═══ Vorgegebener Text ═══

Ich habe mal wieder ein paar Links zusammengestellt, zu aktuellen politischen Themen.
Medien & „Free Speech“ in den USA
Ein aus meiner Sicht bemerkenswertes Zitat fand sich in einem Kommentar der New York Times über das erneuerte Mission Statement von Facebook. Danach soll Mark Zuckerberg folgendes gesagt haben:
“I don’t think that we, sitting here in California, are best positioned to know what the norms in communities around the world should be,” Mr. Zuckerberg said. “At some point, you just need a more dynamic system where people can just express that themselves.”
Sollte es wirklich zu dieser Art Bewusstseinswandel bei Facebook kommen — nachdem das Unternehmen ja ein Jahrzehnt lang eher dadurch aufgefallen ist, dass es seine eigene Idee von der Welt dieser überstülpen wollte — wäre das eine große Sache. Auch wenn Facebook absehbar ein rein profitorientiertes Unternehmen bleiben wird, für das Shareholder Value letztlich das einzige verlässliche Ziel ist, habe ich weiter die stille Hoffnung, dass das Unternehmen seine Verantwortung für das Lösen der großen Menschheitsprobleme vielleicht eines Tages wahrnimmt. Denn ich bin überzeugt davon, dass wir den Herausforderungen der Menschheit letztlich nur begegnen können, wenn wir einander näher kommen und uns besser miteinander abstimmen, im Bezug auf den Wandel, den unsere Welt braucht. Die Infrastruktur dafür steht mit Facebook zur Verfügung — sie muss nur zu diesen Zwecken verändert und verbessert werden. Vielleicht geht es ja langsam in diese Richtung?

═══

**Zu erledigende Aufgaben:**
[A] Übertrage die Zeilen weiter unten unverändert, und zwar den Abschnitt von der ersten Zeile bis einschließlich der Zeile, die „order: Caudata“ enthält.
[B] Führe den Text über Facebooks neues Mission Statement im Anschluss an seinen letzten Satz weiter.

═══ Zu verarbeitende Zeilen ═══

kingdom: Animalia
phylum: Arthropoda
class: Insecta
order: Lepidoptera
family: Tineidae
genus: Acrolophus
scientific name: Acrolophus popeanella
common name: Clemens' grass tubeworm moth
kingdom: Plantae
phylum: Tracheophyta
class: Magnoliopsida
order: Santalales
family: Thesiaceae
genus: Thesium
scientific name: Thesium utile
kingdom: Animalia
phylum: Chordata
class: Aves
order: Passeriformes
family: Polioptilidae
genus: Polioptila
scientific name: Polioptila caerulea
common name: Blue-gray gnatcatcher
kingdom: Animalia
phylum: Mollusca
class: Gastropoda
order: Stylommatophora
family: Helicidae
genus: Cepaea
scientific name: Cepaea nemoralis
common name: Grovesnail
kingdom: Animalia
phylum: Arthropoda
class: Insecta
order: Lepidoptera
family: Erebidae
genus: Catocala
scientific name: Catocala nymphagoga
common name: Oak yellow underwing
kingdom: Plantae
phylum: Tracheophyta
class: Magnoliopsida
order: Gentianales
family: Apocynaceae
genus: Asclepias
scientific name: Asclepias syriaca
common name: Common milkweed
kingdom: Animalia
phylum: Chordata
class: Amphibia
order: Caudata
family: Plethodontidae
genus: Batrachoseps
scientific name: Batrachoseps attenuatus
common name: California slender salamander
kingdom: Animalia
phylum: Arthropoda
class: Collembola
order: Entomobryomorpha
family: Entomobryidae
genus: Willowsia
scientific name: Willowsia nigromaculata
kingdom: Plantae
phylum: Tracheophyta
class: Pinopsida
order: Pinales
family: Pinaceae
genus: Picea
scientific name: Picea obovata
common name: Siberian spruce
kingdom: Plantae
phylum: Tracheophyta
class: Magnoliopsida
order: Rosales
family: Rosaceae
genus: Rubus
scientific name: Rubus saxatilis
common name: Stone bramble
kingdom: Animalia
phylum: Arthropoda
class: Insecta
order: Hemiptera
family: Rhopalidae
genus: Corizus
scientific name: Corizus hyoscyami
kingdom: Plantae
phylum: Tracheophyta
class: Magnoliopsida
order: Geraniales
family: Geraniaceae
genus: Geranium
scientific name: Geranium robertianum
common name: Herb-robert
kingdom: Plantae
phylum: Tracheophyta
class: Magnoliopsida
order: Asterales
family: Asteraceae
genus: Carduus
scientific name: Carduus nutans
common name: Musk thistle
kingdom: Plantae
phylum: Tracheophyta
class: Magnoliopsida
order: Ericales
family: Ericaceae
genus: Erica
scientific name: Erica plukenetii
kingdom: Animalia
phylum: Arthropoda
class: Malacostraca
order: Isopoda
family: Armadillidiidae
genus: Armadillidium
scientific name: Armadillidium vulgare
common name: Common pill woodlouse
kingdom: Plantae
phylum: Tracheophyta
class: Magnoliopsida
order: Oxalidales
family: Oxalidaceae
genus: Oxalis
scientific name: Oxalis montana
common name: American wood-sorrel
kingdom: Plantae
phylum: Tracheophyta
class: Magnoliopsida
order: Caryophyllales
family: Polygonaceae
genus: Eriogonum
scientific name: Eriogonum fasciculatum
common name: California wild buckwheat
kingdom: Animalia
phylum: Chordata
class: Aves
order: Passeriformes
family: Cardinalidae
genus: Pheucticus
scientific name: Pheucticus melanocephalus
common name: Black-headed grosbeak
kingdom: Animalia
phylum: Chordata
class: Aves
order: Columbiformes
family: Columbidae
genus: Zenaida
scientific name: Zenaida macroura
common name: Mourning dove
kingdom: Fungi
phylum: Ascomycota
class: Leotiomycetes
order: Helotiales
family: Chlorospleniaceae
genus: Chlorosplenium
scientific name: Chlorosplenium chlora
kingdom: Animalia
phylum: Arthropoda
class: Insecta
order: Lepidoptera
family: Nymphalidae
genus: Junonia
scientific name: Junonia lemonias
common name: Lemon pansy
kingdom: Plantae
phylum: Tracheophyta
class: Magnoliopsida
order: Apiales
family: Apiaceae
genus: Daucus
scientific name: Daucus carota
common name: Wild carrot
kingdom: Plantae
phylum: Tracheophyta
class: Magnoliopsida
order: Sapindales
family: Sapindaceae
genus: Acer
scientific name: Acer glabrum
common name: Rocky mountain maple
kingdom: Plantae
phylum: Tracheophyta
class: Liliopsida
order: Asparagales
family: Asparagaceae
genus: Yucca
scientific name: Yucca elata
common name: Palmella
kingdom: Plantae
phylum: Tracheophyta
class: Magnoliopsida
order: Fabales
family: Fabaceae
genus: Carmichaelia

═══

**Antworten je Aufgabe:**
[A]
kingdom: Animalia
phylum: Arthropoda
class: Insecta
order: Lepidoptera
family: Tineidae
genus: Acrolophus
scientific name: Acrolophus popeanella
common name: Clemens' grass tubeworm moth
kingdom: Plantae
phylum: Tracheophyta
class: Magnoliopsida
order: Santalales
family: Thesiaceae
genus: Thesium
scientific name: Thesium utile
kingdom: Animalia
phylum: Chordata
class: Aves
order: Passeriformes
family: Polioptilidae
genus: Polioptila
scientific name: Polioptila caerulea
common name: Blue-gray gnatcatcher
kingdom: Animalia
phylum: Mollusca
class: Gastropoda
order: Stylommatophora
family: Helicidae
genus: Cepaea
scientific name: Cepaea nemoralis
common name: Grovesnail
kingdom: Animalia
phylum: Arthropoda
class: Insecta
order: Lepidoptera
family: Erebidae
genus: Catocala
scientific name: Catocala nymphagoga
common name: Oak yellow underwing
kingdom: Plantae
phylum: Tracheophyta
class: Magnoliopsida
order: Gentianales
family: Apocynaceae
genus: Asclepias
scientific name: Asclepias syriaca
common name: Common milkweed
kingdom: Animalia
phylum: Chordata
class: Amphibia
order: Caudata

[B]
Aus einer ganz anderen Ecke des Themas Free Speech in den US kommt die aktuelle Nachricht, dass der rechte Hetzer und Agitator Milo Yiannopolous offenbar aufgrund von Äußerungen zu Sex mit Minderjährigen nun sogar bei denen in Ungnade gefallen ist, die bislang im Namen von „Free Speech“ verteidigt haben, dass er seine rassistischen, frauenfeindlichen und fremdenfeindlichen Reden speit. Die Aktivistin Julia Serano hält ihnen allen Doppelmoral vor — zu recht:
I have no problems with any of these groups refusing to tolerate Yiannopoulos’s comment. And I have no qualms with their decisions to „no platform“ him over this issue. But I do want to point out that, by drawing the line there, the American Conservative Union, Simon & Schuster, Kurt Eichenwald, and others, are implicitly saying that EVERYTHING ELSE that Yiannopoulos has done up until this point — his long history of blatant racism, misogyny, and transphobia, and his penchant for doxxing, harassing, and intimidating marginalized individuals online and during his talks — all of that is a-okay. Absolutely tolerable. Within the boundaries of normal discourse, in their eyes.
Und dann gab es noch diese extrem hilfreiche Analyse, die erläutert, wie die amerikanische Rechte sich der Instrumente des Cluetrain Manifesto bemächtigt hat (das ich ungefähr ein Jahrzehnt lang selbst gepredigt habe) und auf diese Weise eine vergleichsweise kleine Gruppe von Menschen mittels Emotionalisierung einen übermächtig wirkenden medialen Kampf gewinnen kann:
This is a classic piece of asymmetric warfare, with a small, but highly-distributed but well-ordinated group of people punching far above their weight because they are focusing on a central narrative, and are using more powerful digital techniques than their sluggish, divided mainstream competitors. The newspapers and broadcast media have very big guns, but they’re all firing them at the same place – and it’s not where the opposition really are.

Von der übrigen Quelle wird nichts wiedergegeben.